Your goal ▸ Your task is to return the span of lines beginning at the one with "part: (1075, 1627)" and ending at the last line of the data, exactly as it stands.

Records shown ▸
****
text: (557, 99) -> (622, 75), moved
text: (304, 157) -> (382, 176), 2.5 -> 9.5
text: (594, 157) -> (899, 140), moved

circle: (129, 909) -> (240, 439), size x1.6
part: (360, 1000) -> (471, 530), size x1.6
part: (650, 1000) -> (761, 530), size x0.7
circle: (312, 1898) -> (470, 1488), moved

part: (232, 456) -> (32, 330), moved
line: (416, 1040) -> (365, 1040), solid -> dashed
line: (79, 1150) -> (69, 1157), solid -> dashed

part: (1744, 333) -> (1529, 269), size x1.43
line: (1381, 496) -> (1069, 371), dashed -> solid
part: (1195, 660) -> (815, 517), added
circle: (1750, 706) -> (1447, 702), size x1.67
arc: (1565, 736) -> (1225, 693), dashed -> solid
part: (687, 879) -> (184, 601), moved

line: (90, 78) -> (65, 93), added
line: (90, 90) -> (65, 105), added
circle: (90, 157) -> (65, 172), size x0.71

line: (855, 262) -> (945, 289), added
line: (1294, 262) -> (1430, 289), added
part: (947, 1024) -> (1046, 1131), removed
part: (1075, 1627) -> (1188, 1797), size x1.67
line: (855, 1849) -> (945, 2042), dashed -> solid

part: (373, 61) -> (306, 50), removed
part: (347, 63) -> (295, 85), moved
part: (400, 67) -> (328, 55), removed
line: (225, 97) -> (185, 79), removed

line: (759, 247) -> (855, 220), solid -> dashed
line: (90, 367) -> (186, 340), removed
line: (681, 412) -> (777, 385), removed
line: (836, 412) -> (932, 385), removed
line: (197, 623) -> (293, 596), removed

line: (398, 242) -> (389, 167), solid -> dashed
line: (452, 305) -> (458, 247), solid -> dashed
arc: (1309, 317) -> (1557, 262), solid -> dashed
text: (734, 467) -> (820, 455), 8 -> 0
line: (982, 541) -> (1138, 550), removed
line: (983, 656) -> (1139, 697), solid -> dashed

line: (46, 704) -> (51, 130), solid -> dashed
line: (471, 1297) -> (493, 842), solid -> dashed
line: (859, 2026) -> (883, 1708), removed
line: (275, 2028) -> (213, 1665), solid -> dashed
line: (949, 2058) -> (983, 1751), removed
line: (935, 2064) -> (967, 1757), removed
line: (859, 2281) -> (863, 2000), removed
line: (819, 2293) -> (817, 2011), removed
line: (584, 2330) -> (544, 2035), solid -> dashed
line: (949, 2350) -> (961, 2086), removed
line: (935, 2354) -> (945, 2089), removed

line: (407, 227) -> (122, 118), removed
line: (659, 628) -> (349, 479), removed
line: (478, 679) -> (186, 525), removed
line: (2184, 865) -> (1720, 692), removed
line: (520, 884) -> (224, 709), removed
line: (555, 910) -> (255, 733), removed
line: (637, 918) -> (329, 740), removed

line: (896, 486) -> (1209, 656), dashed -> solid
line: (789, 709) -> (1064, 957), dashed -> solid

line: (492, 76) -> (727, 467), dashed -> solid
****
Output for this task ▸
part: (1075, 1627) -> (1188, 1797), size x1.67
line: (855, 1849) -> (945, 2042), dashed -> solid

part: (373, 61) -> (306, 50), removed
part: (347, 63) -> (295, 85), moved
part: (400, 67) -> (328, 55), removed
line: (225, 97) -> (185, 79), removed

line: (759, 247) -> (855, 220), solid -> dashed
line: (90, 367) -> (186, 340), removed
line: (681, 412) -> (777, 385), removed
line: (836, 412) -> (932, 385), removed
line: (197, 623) -> (293, 596), removed

line: (398, 242) -> (389, 167), solid -> dashed
line: (452, 305) -> (458, 247), solid -> dashed
arc: (1309, 317) -> (1557, 262), solid -> dashed
text: (734, 467) -> (820, 455), 8 -> 0
line: (982, 541) -> (1138, 550), removed
line: (983, 656) -> (1139, 697), solid -> dashed

line: (46, 704) -> (51, 130), solid -> dashed
line: (471, 1297) -> (493, 842), solid -> dashed
line: (859, 2026) -> (883, 1708), removed
line: (275, 2028) -> (213, 1665), solid -> dashed
line: (949, 2058) -> (983, 1751), removed
line: (935, 2064) -> (967, 1757), removed
line: (859, 2281) -> (863, 2000), removed
line: (819, 2293) -> (817, 2011), removed
line: (584, 2330) -> (544, 2035), solid -> dashed
line: (949, 2350) -> (961, 2086), removed
line: (935, 2354) -> (945, 2089), removed

line: (407, 227) -> (122, 118), removed
line: (659, 628) -> (349, 479), removed
line: (478, 679) -> (186, 525), removed
line: (2184, 865) -> (1720, 692), removed
line: (520, 884) -> (224, 709), removed
line: (555, 910) -> (255, 733), removed
line: (637, 918) -> (329, 740), removed

line: (896, 486) -> (1209, 656), dashed -> solid
line: (789, 709) -> (1064, 957), dashed -> solid

line: (492, 76) -> (727, 467), dashed -> solid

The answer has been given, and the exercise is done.